While it’s likely enough that you’ve encountered tales of rivalries between best friends or biting portraits of coastal arts scenes, you’ve surely never read anything quite like Anika Jade Levy’s new novel Flat Earth. “Renata Adler’s Speedboat for the Adderall generation” may sound like a lot to live up to, but Levy more than pulls it off, crafting a tale of grad-school metafiction antics, right-wing romantic intrigue, sugaring and quasi-sororal betrayal that’s almost impossible to put down.
To mark Flat Earth’s release this week, Vogue asked Levy to round up seven of the books that helped her write her novel—and that continue to inspire her work.
Male Fantasies by Klaus Theweleit
This two-volume cult text dissects diaries of early-20th-century German soldiers to explore why fascism feels so erotic to its participants. I read it like a field guide to the modern internet male: the podcaster, the dissident thinker, the guy who treats misogyny like a mystical practice.
Sleepless Nights by Elizabeth Hardwick
Imagine this: your husband, the most famous poet in America, publicly cheats on you with Clarice Lispector. Then you write one of the most beautiful and lawless novels of the century. It’s autobiographical, but it doesn’t acknowledge his infidelity. Hardwick assembles fragments of memory, gossip, and observation into something intimate and untouchable, and she writes about loneliness in a way that makes solitude feel like an art form. I read it to remind myself that plot is optional, but tone is not. Flat Earth borrowed her detachment—the way she writes emotion like reportage. Sleepless Nights is a picaresque like no other, a glittering portrait of an episodic personality.
Why Did I Ever by Mary Robison
Robison was a disciple of Gordon Lish before she fired him to take speed and drive around the country, which is largely what this book is about. While she drove, she talked into a tape recorder, pulling over to transcribe what she’d written into a portable typewriter she plugged into the car’s cigarette lighter. Written in hundreds of numbered fragments, Why Did I Ever? is a road novel about an unserious genius trying to outrun both the IRS and herself.

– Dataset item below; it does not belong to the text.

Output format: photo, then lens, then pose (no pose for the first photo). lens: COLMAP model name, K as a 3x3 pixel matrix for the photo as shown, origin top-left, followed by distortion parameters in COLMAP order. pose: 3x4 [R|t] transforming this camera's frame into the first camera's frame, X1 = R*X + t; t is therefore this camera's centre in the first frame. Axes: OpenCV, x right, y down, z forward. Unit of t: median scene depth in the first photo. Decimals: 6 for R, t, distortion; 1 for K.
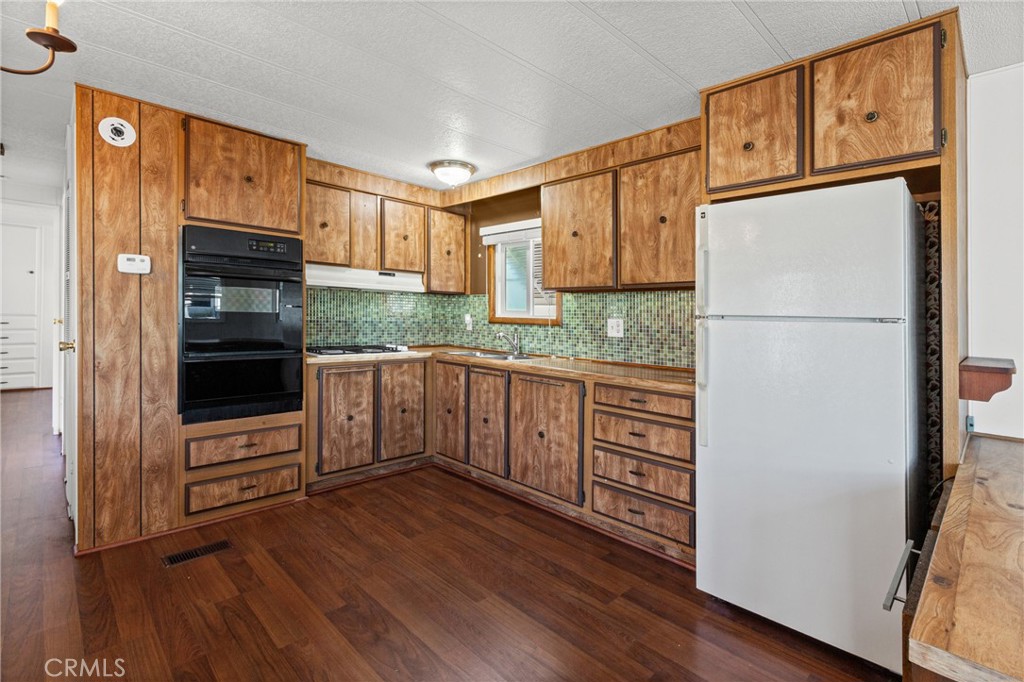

How Should a Person Be? By Sheila Heti
Heti writes about friendship and art-making with feral sincerity, like she’s testing how much of herself she can expose before the performance collapses. It’s a book about wanting to be witnessed and wanting to disappear. It also happens to be one of the great Jewish satires of the 21st century; the Sheila of the novel is being spiritually—and sometimes literally—abused by a man named Israel, which feels too on-the-nose to be symbolic, and that’s the point.
10:04 by Ben Lerner
After I finished a clumsy first draft of Flat Earth, my best friend Madeline read it and we spent a few hours talking honestly about everything that was wrong with it. She was trying to make a point about how the meta-fictional aspects weren’t working yet, but I couldn’t understand what she was saying. Then she ripped out the first page of her copy of 10:04 and said: “Write it like this.”

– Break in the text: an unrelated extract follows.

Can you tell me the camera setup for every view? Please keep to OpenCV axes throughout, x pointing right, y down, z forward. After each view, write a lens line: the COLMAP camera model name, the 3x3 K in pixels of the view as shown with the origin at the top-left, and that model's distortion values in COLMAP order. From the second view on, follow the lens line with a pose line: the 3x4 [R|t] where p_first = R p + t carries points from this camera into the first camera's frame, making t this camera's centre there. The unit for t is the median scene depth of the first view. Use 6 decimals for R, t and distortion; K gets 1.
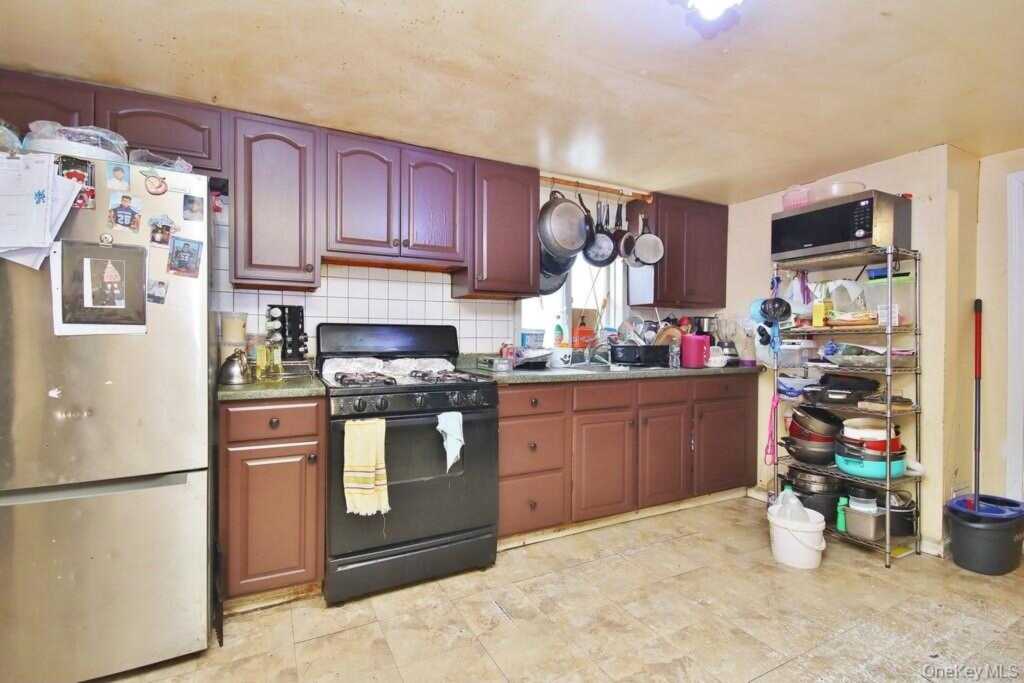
lens RADIAL K [[476.1, 0, 513.0], [0, 476.1, 341.2], [0, 0, 1]] dist [-0.000709, -0.000607]
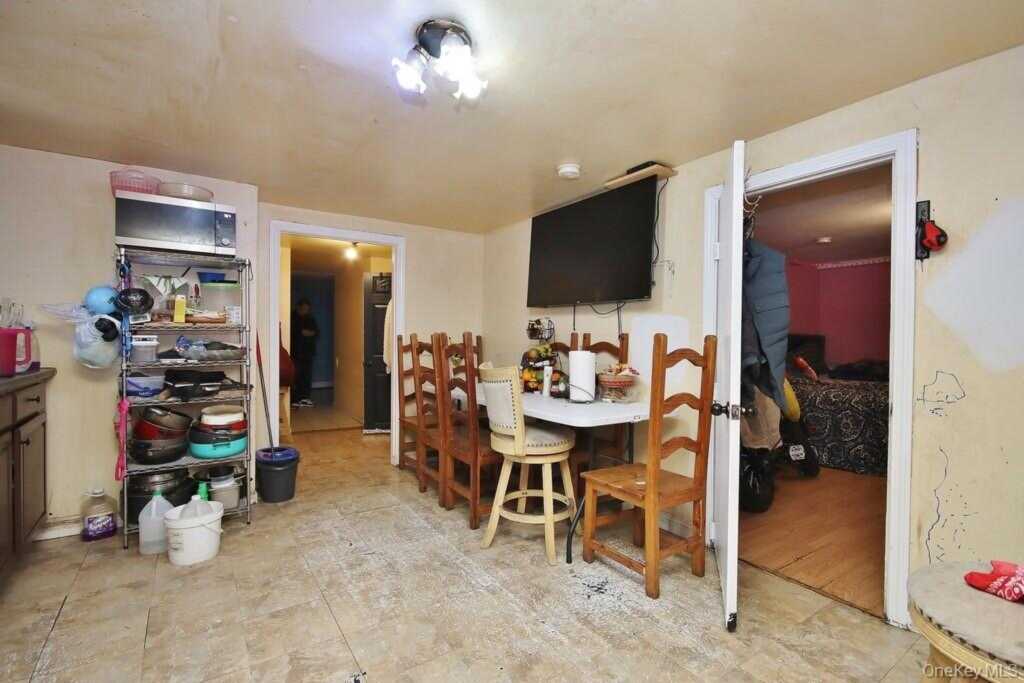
lens RADIAL K [[476.1, 0, 514.6], [0, 476.1, 343.6], [0, 0, 1]] dist [-0.000709, -0.000607]
pose [[-0.121062, -0.012075, 0.992571, -0.457649], [-0.004557, 0.999922, 0.011609, -0.001323], [-0.992634, -0.003118, -0.121108, 0.442161]]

Convenience Store Woman by Sakaya Murata
I love how Murata treats conformity like a corporate religion. Convenience Store Woman is about a person who becomes pure function, and I recognized that impulse in myself: the urge to disappear into an archetype.

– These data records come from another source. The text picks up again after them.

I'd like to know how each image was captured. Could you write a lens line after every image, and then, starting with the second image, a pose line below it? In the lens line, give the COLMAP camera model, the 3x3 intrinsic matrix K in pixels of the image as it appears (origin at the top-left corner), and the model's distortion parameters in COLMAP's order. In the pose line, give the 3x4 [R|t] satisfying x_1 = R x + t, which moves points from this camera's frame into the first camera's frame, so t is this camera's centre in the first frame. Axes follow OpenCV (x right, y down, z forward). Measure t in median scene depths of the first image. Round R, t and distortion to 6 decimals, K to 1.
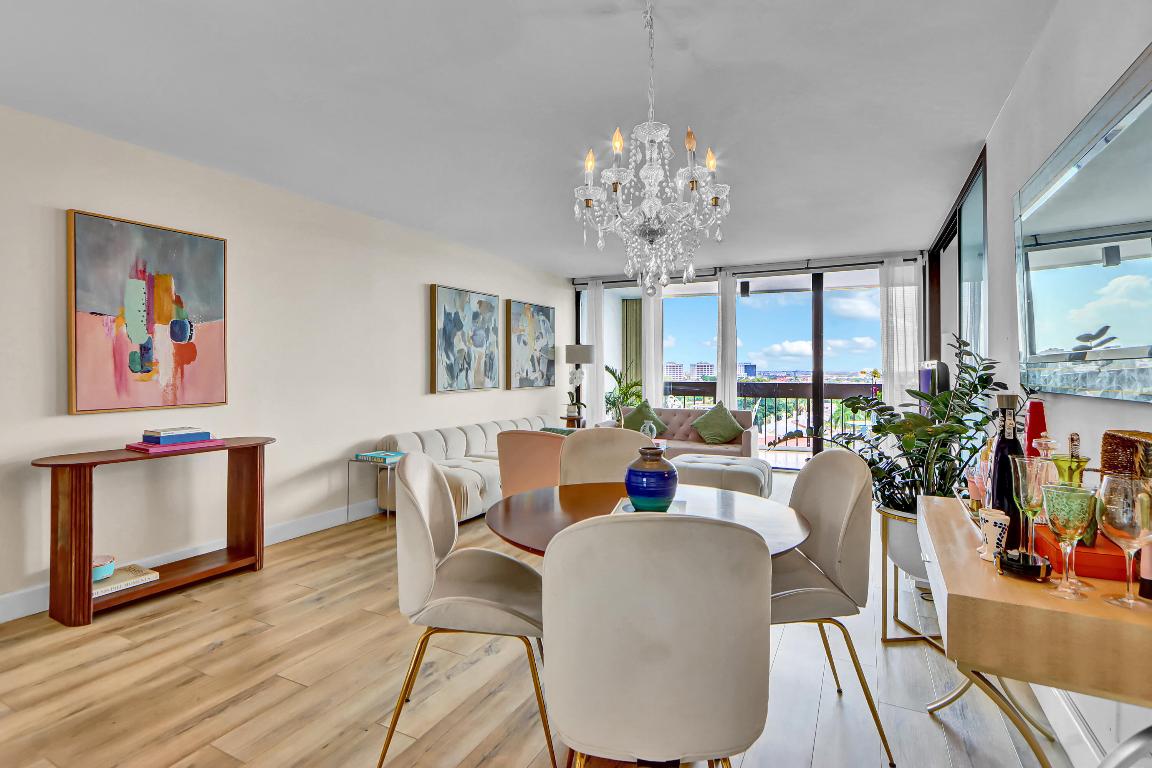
lens RADIAL K [[553.9, 0, 578.0], [0, 553.9, 366.4], [0, 0, 1]] dist [-0.007547, 0.000117]
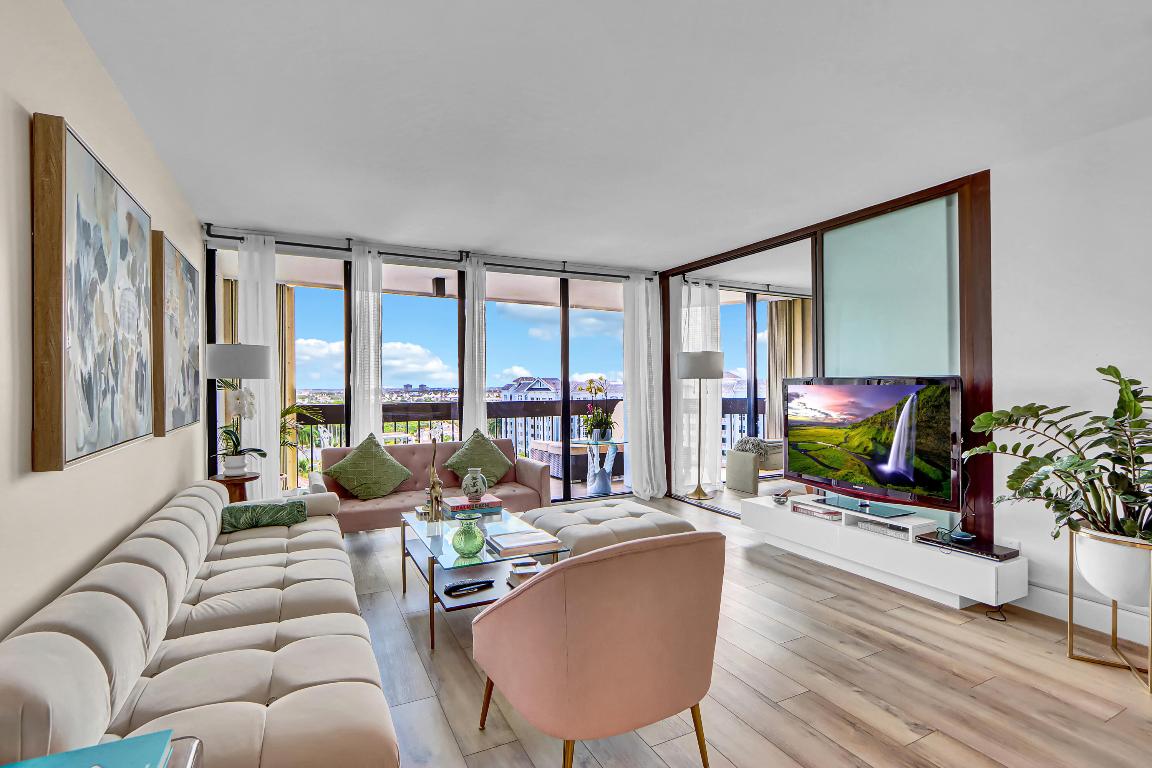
lens RADIAL K [[532.2, 0, 576.0], [0, 532.2, 384.0], [0, 0, 1]] dist [-0.021116, -0.000018]
pose [[0.588155, -0.004805, 0.808734, -0.304052], [0.005147, 0.999984, 0.002197, 0.001736], [-0.808732, 0.002870, 0.588171, 0.556018]]
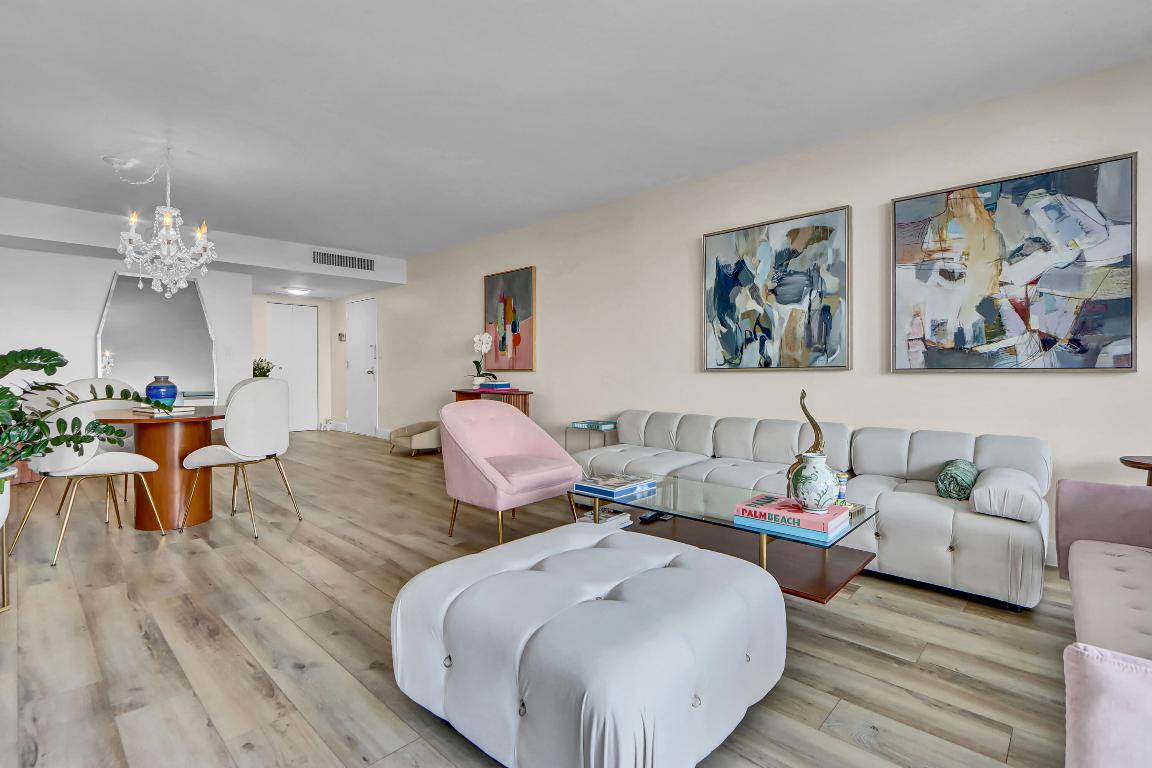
lens RADIAL K [[532.2, 0, 576.0], [0, 532.2, 384.0], [0, 0, 1]] dist [-0.021116, -0.000018]
pose [[-0.274769, 0.020735, -0.961287, 0.505697], [0.002351, 0.999779, 0.020894, 0.048002], [0.961507, 0.003481, -0.274758, 0.970498]]
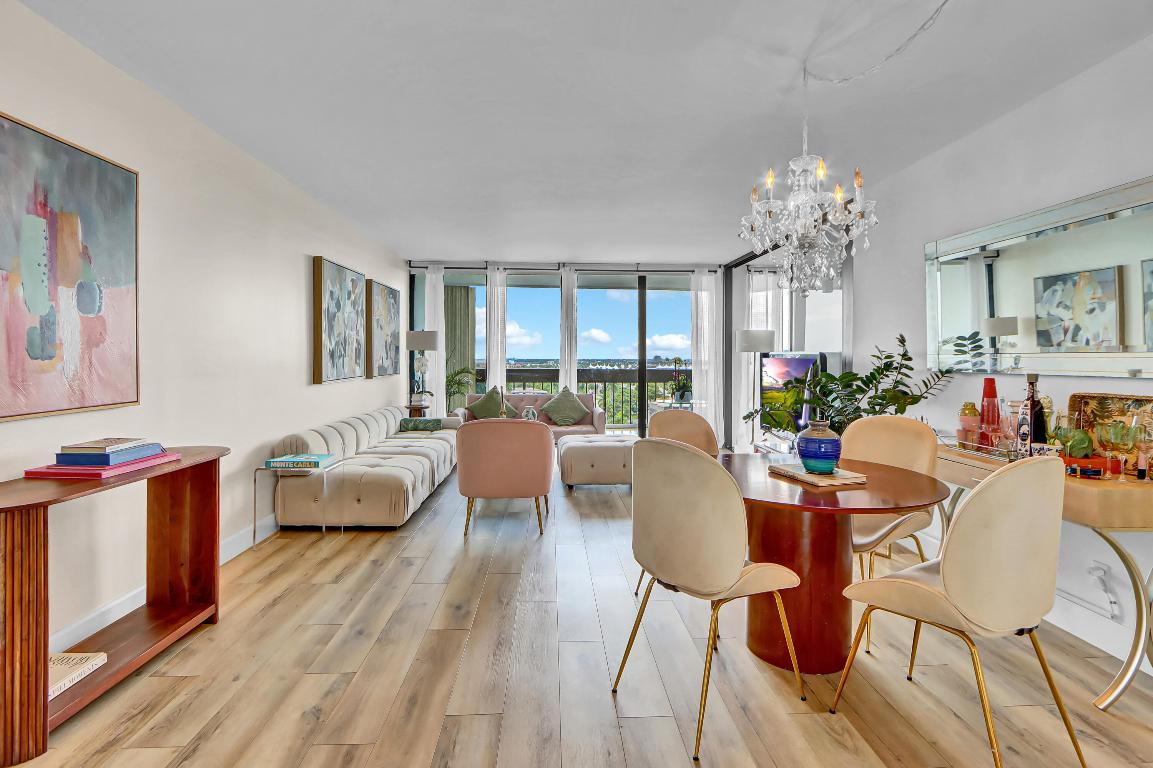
lens RADIAL K [[542.1, 0, 572.1], [0, 542.1, 360.1], [0, 0, 1]] dist [-0.001941, 0.000157]
pose [[0.872105, 0.000546, 0.489319, -0.308889], [-0.006495, 0.999924, 0.010459, 0.000681], [-0.489277, -0.012300, 0.872042, 0.072615]]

The Babysitter at Rest by Jen George
The final story in The Babysitter at Rest opens: “I was sexually attractive, which is highly valued in college and art circles, as well as other hierarchical scenes mimicking the structure of capitalism wherein older men with large hands finger younger women who read novels and possibly write or paint or play an instrument and make declarative statements such as, ‘If I had to work at an office in midtown from nine to five I’d jump off the George Washington Bridge,’ or, ‘I’ve never been out of the country.’” The loosely interchangeable narrators in these five stories are at odds with technology, morality, and materialism. In the first, a woman turns 33 and is assigned an ethereal, androgynous Guide to shepherd her into adulthood. She falls in love with the Guide, whose arrival and disappearance foretell all the failures of middle age: loneliness, poverty, dental problems. So many ideas and images in this book are unforgettable: a tarot deck depicting battered women designed by an heiress, an elite New York art school where students are tasked with digging horse graves, a forever baby. Reading it felt like being inducted into a secret society of women who know the joke isn’t funny, but tell it anyway.